A lista de demandas do Kremlin é extensa e difícil de acomodar.

Ela inclui:

  1. A desmilitarização da Ucrânia;
  2. Sua "desnazificação";
  3. O reconhecimento de independência de Lugansk e Donetsk;
  4. O reconhecimento de que a Crimeia, ocupada desde 2014, pertence formalmente à Rússia;
  5. A renúncia à aproximação da Ucrânia com a Otan;
  6. A retirada de armas estratégicas (sobretudo norte-americanas) de território europeu;
  7. O fim das ingerências políticas ocidentais sobre grupos políticos internos do país, principalmente os que defendem uma agenda anti-Rússia; e
  8. Uma política externa de relativa "neutralidade" naquele país.

Autoridades russas têm insistido em falar sobre um modelo análogo ao de Áustria ou Suécia para a Ucrânia. Isso resolveria, aos olhos desses líderes, pelo menos os pontos 1 e 8 da lista disposta acima.

Na prática, de acordo com Dmitry Peskov, porta-voz do Kremlin, significa que a Ucrânia poderia manter suas forças armadas, mas não estaria autorizada a possuir bases no exterior. Seria uma forma de endereçar também o objetivo de número 5, portanto.

Em nome do compromisso contra a expansão da Otan, a concessão implícita nesse cenário parece ser uma certa abertura dos russos para que a Ucrânia pudesse aderir à União Europeia, como é o caso tanto de Áustria quanto de Suécia. O "não-dito" nesse caso é o que mais merece alguma reflexão. Sugerir o trade-off da Otan pela UE como uma barganha aceitável, interessa aos russos por, pelo menos, três motivos.

Em primeiro lugar, porque oferece ao governo ucraniano uma saída honrosa, permitindo que o presidente Zelensky capitalize e se projete a partir de uma conquista que, na prática, é pouco vital para a agenda de Moscou. Zelensky já entendeu que a adesão à Otan se tornou inviável e que precisará encontrar meios de sair desse conflito sem contar com o engajamento militar direto do Ocidente.

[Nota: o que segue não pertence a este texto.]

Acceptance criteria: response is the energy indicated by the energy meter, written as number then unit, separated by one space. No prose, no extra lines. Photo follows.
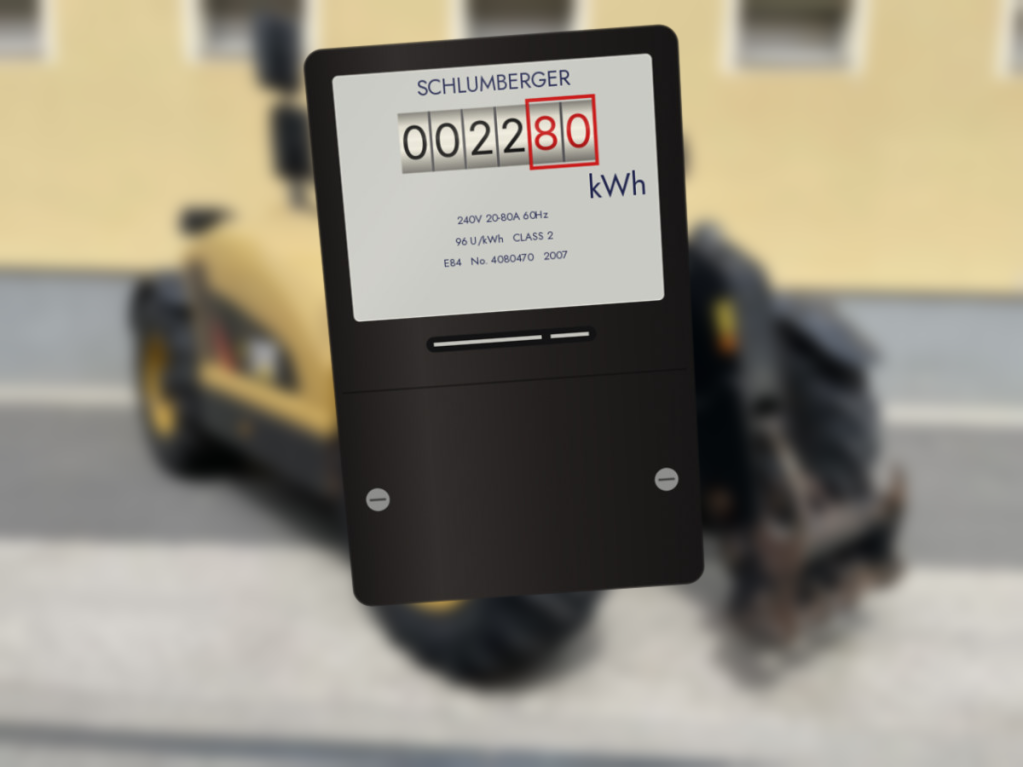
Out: 22.80 kWh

Precisa de algo a que possa se agarrar e que lhe garanta o mínimo de dignidade no poder.

Em segundo lugar, ao aceitar o movimento de aproximação entre Ucrânia e União Europeia, o governo russo poderia estar buscando tentar isolar do cálculo geopolítico o ator com quem tem mais diferenças nesse momento: os Estados Unidos. Há quem sugira, inclusive, que ao abrir espaço para a interlocução com a Europa, os russos teriam melhores condições de lidar com uma Otan que hoje é extremamente dependente dos Estados Unidos.

Em terceiro lugar, muitos consideram que ao aceitarem uma eventual adesão de Ucrânia à União Europeia em troca do afastamento da Otan, os russos estariam, na prática, propondo uma "falsa vitória" para seus adversários. Conseguiriam o que desejam do ponto de vista de seus interesses imediatos de segurança, sem riscos significativos de médio prazo.

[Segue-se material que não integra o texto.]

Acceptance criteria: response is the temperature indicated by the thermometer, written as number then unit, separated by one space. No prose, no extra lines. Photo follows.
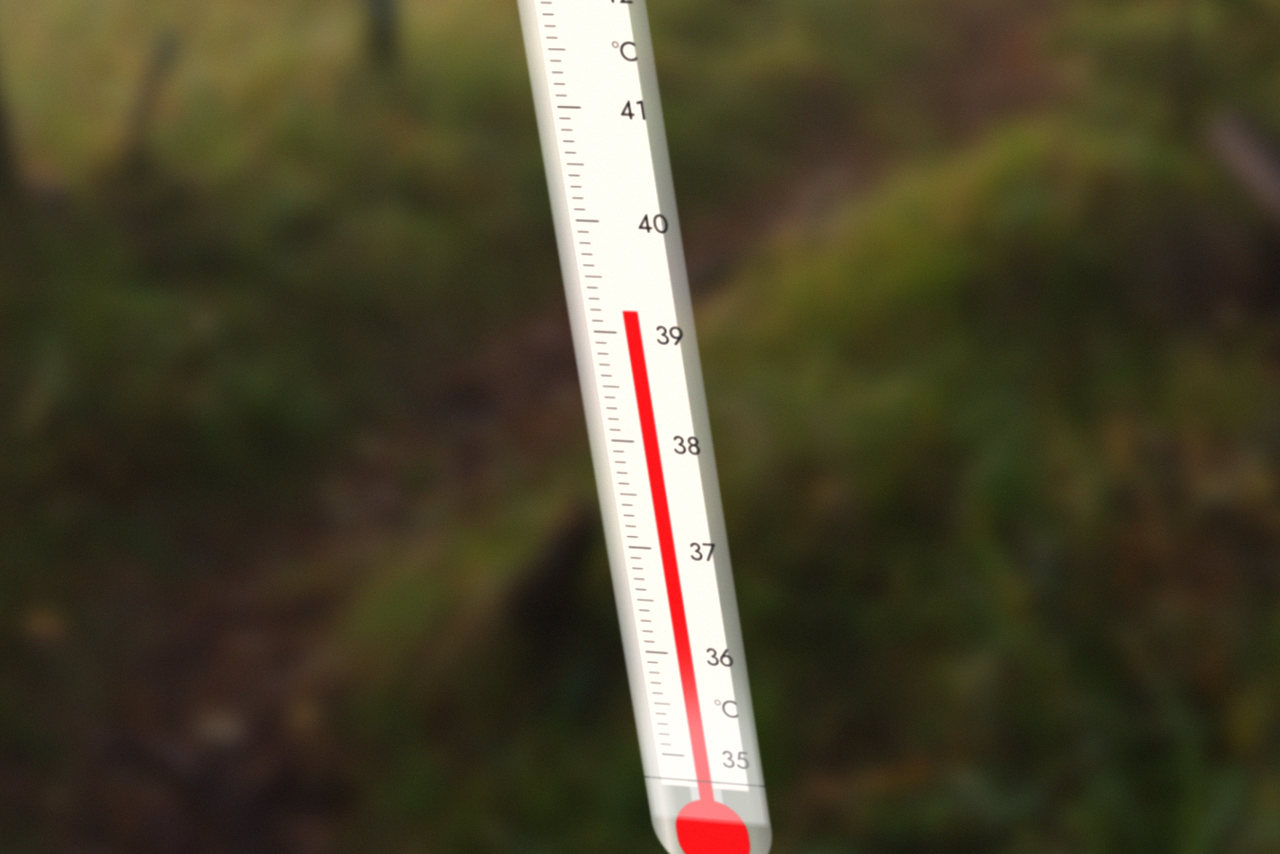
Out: 39.2 °C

Isso porque, abrir espaço para que a Ucrânia demande incorporação à UE nem de longe representa sua real adesão ao bloco. Há uma longa fila de países aguardando resposta pelo mesmo pleito, entre eles Albânia, República da Macedónia do Norte, Montenegro, Sérvia e Turquia. O processo é lento e incerto.

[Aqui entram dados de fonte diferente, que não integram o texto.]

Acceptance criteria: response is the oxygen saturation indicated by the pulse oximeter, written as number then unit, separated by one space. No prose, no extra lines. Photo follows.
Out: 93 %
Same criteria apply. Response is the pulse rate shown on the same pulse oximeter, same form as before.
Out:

Ademais, para além dos ritos e protocolos burocráticos, que usualmente levam tempo, o ingresso depende do atendimento a uma série de passos e de diversos critérios políticos, econômicos e monetários. Se, naturalmente, a Ucrânia já teria dificuldade em atendê-los, as circunstâncias são ainda mais desfavoráveis no contexto da devastação pós-guerra. Pode ser, desse modo, que o pedido nunca obtenha êxito ou, no mínimo, se arraste por anos.

Putin precisa de um "fim de jogo" com conquistas concretas que possam justificar sua controvertida ação militar e todos os danos econômicos que se abateram contra a Rússia como resposta dessa escolha. Zelensky precisa retomar a capacidade de governar e afastar de si tanto a agressão russa quanto a hesitação ocidental. Os líderes de Estados Unidos e Europa precisam que Putin e Zelensky resolvam, o mais rápido possível, os seus próprios problemas, antes que se torne inevitável escalar o conflito.

Como costuma ser típico na política, estamos diante de uma situação em que todas as partes buscam não apenas pela defesa de seus interesses materiais mais óbvios, mas trabalham, principalmente, pela necessidade de salvar as próprias aparências.